# Best supported NIC by FreeBSD 9.2?



## bsdorusr (Nov 20, 2013)

Hi,

What's the best supported GigE NIC for FreeBSD 9.2 amd64?

We have an onboard Intel NIC, but experienced some strange problem. From time to time, the interface lost network connectivity. No ping, nor any network traffic to or passing the interface. System shows the interface is up, switch shows the port is alive and up. Only rebooting can bring the interface back again.  

So we are looking for putting in another NIC card. Any suggestions are appreciated.


----------



## DutchDaemon (Nov 20, 2013)

I'd say the Intel PRO/1000 NICs are pretty much unbeatable at this point.


----------



## wblock@ (Nov 20, 2013)

Intel is probably the best card, and the best supported.  There are various differing versions.  Broadcom cards are not bad, and now Broadcom is contributing to the FreeBSD drivers.  Down the line are the ubiquitous re(4) Realtek cards, which generally work acceptably well.  Other brands are less common, but I've used the Atheros gigabit cards on a couple of FreeBSD machines.


----------



## neel (Nov 20, 2013)

Like @DutchDaemon and @wblock@ said, I'd go with the Intel NICs if you care about quality. But first, try unplugging your computer and then plugging it back in. This may fix your problem.
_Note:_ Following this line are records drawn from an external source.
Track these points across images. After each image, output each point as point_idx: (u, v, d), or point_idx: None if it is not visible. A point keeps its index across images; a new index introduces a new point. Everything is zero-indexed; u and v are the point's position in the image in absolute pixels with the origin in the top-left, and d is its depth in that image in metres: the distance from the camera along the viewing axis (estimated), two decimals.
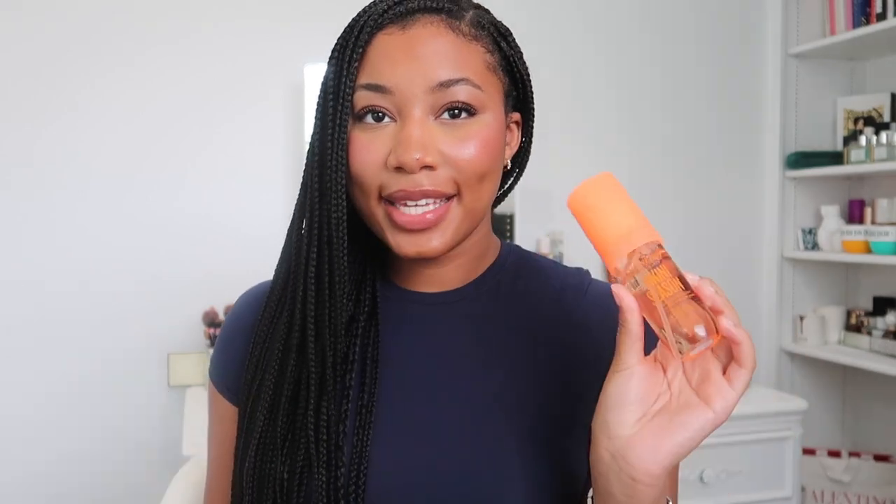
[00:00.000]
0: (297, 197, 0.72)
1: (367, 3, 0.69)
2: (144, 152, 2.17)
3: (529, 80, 0.74)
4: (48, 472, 2.11)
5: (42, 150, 2.11)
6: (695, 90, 2.62)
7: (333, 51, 0.68)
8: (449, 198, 0.66)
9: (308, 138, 0.73)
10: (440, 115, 0.66)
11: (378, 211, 0.67)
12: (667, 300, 0.55)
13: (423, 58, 0.65)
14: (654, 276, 0.56)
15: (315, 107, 0.69)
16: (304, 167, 0.71)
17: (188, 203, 2.19)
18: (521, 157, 0.78)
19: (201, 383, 2.14)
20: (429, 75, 0.65)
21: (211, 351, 1.97)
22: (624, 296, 0.56)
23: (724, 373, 0.57)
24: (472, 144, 0.66)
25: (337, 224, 0.67)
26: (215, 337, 1.99)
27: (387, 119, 0.66)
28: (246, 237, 2.20)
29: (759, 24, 2.66)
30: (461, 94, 0.65)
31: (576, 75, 2.49)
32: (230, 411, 0.78)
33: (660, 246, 0.57)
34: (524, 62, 0.73)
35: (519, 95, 0.74)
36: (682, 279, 0.56)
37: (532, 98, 0.76)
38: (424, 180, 0.64)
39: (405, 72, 0.65)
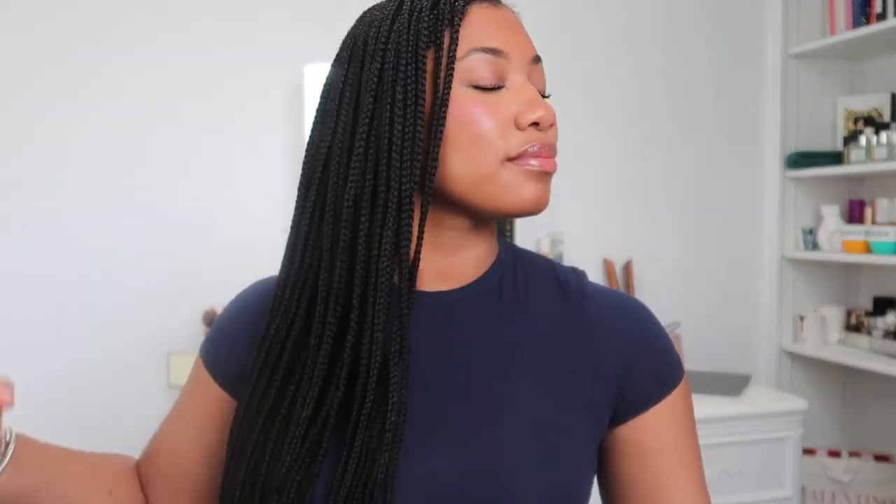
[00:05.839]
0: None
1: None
2: (144, 152, 2.17)
3: None
4: None
5: (41, 149, 2.11)
6: (695, 90, 2.62)
7: (413, 11, 0.65)
8: None
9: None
10: None
11: (502, 170, 0.66)
12: None
13: (522, 32, 0.69)
14: None
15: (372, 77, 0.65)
16: (358, 143, 0.65)
17: (188, 203, 2.19)
18: None
19: None
20: (530, 47, 0.69)
21: None
22: None
23: None
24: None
25: (409, 193, 0.64)
26: None
27: (496, 84, 0.67)
28: (246, 237, 2.20)
29: (759, 24, 2.66)
30: (542, 73, 0.71)
31: (576, 75, 2.49)
32: (217, 393, 0.79)
33: None
34: None
35: None
36: None
37: None
38: (552, 137, 0.69)
39: (516, 40, 0.68)
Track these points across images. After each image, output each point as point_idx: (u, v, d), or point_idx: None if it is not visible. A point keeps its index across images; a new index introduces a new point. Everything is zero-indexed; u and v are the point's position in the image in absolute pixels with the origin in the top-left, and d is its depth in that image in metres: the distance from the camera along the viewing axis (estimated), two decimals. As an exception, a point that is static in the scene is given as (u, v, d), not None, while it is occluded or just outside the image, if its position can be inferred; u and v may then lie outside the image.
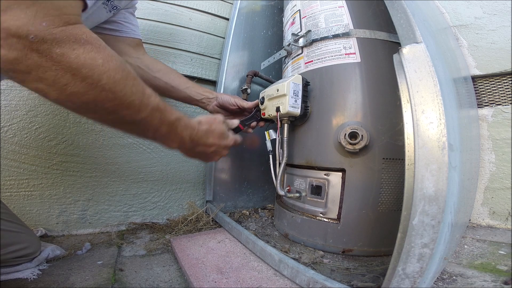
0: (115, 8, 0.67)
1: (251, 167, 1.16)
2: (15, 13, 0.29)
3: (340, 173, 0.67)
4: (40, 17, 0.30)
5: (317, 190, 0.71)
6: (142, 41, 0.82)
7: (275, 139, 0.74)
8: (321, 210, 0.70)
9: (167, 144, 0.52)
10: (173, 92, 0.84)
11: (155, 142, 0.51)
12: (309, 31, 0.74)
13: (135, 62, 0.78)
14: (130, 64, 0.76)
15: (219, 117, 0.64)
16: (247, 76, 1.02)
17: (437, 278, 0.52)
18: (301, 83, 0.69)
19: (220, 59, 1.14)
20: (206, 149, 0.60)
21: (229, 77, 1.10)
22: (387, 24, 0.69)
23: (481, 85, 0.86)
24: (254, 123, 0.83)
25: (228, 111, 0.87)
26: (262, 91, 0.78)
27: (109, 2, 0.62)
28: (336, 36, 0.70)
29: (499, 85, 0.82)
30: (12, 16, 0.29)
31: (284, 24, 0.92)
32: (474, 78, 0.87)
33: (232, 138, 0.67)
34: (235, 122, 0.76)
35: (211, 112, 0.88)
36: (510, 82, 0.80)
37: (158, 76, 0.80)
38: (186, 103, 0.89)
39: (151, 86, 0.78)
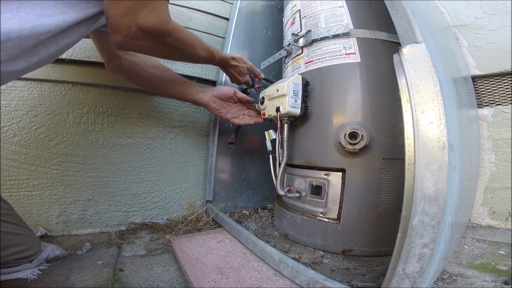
0: None
1: (251, 167, 1.16)
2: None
3: (340, 173, 0.67)
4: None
5: (317, 190, 0.71)
6: None
7: (275, 139, 0.74)
8: (321, 210, 0.70)
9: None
10: (167, 87, 0.86)
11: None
12: (309, 31, 0.74)
13: (130, 58, 0.79)
14: (125, 60, 0.78)
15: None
16: (247, 76, 1.02)
17: (437, 278, 0.52)
18: (301, 83, 0.69)
19: (220, 59, 1.14)
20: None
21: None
22: (387, 24, 0.69)
23: (481, 85, 0.86)
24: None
25: (225, 100, 0.89)
26: (262, 91, 0.78)
27: None
28: (336, 36, 0.70)
29: (499, 85, 0.82)
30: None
31: (284, 24, 0.92)
32: (474, 78, 0.87)
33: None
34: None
35: (207, 102, 0.88)
36: (510, 82, 0.80)
37: (152, 71, 0.83)
38: (180, 98, 0.89)
39: (144, 80, 0.85)
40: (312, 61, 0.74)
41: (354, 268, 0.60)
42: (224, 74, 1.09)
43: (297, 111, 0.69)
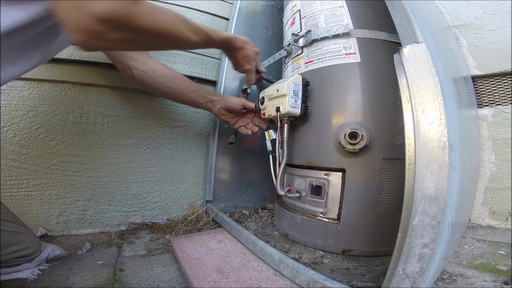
0: None
1: (251, 167, 1.16)
2: None
3: (340, 173, 0.67)
4: None
5: (317, 190, 0.71)
6: None
7: (275, 139, 0.74)
8: (321, 210, 0.70)
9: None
10: (178, 96, 0.87)
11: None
12: (309, 31, 0.74)
13: (140, 67, 0.80)
14: (135, 69, 0.79)
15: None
16: (247, 76, 1.02)
17: (437, 278, 0.52)
18: (301, 83, 0.69)
19: (220, 59, 1.14)
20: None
21: (229, 77, 1.10)
22: (387, 24, 0.69)
23: (481, 85, 0.86)
24: (256, 128, 0.88)
25: (233, 113, 0.88)
26: (262, 91, 0.78)
27: None
28: (336, 36, 0.70)
29: (499, 85, 0.82)
30: None
31: (284, 24, 0.91)
32: (474, 78, 0.87)
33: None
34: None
35: (216, 114, 0.90)
36: (510, 82, 0.80)
37: (162, 81, 0.83)
38: (191, 106, 0.92)
39: (156, 90, 0.85)
40: (312, 61, 0.74)
41: (354, 268, 0.60)
42: (225, 74, 1.09)
43: (297, 111, 0.69)
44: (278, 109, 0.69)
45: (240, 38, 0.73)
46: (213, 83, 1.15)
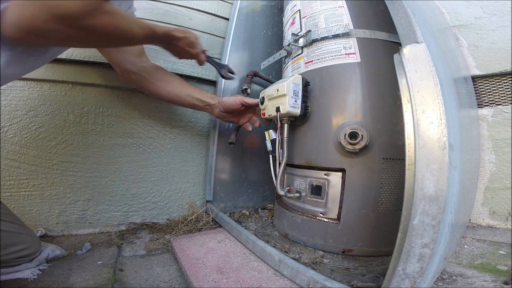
0: None
1: (251, 167, 1.16)
2: None
3: (340, 173, 0.67)
4: None
5: (317, 190, 0.71)
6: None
7: (275, 139, 0.74)
8: (321, 210, 0.70)
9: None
10: (177, 100, 0.89)
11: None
12: (309, 31, 0.74)
13: (138, 71, 0.81)
14: (134, 74, 0.80)
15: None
16: (247, 76, 1.02)
17: (437, 278, 0.52)
18: (301, 83, 0.69)
19: (220, 59, 1.14)
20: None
21: (229, 77, 1.10)
22: (387, 24, 0.69)
23: (481, 85, 0.86)
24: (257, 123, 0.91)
25: (233, 113, 0.90)
26: (262, 91, 0.78)
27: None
28: (336, 36, 0.70)
29: (499, 85, 0.82)
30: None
31: (284, 24, 0.92)
32: (474, 78, 0.87)
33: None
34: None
35: (218, 118, 0.92)
36: (510, 82, 0.80)
37: (160, 85, 0.84)
38: (191, 109, 0.94)
39: (154, 94, 0.87)
40: (312, 61, 0.74)
41: (354, 268, 0.60)
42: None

Although I have a motherboard with a Realtek chip, this may work on Intel NICs also.


----------



## User23 (Nov 21, 2013)

Intel ^^'


----------



## phoenix (Nov 23, 2013)

Intel PRO/1000 NICs have been discontinued.  These used em(4) or igb(4) drivers depending on the specific model number/revision of the chipset.

Intel i350 NICs have replaced them.  These use only the igb(4) driver.


----------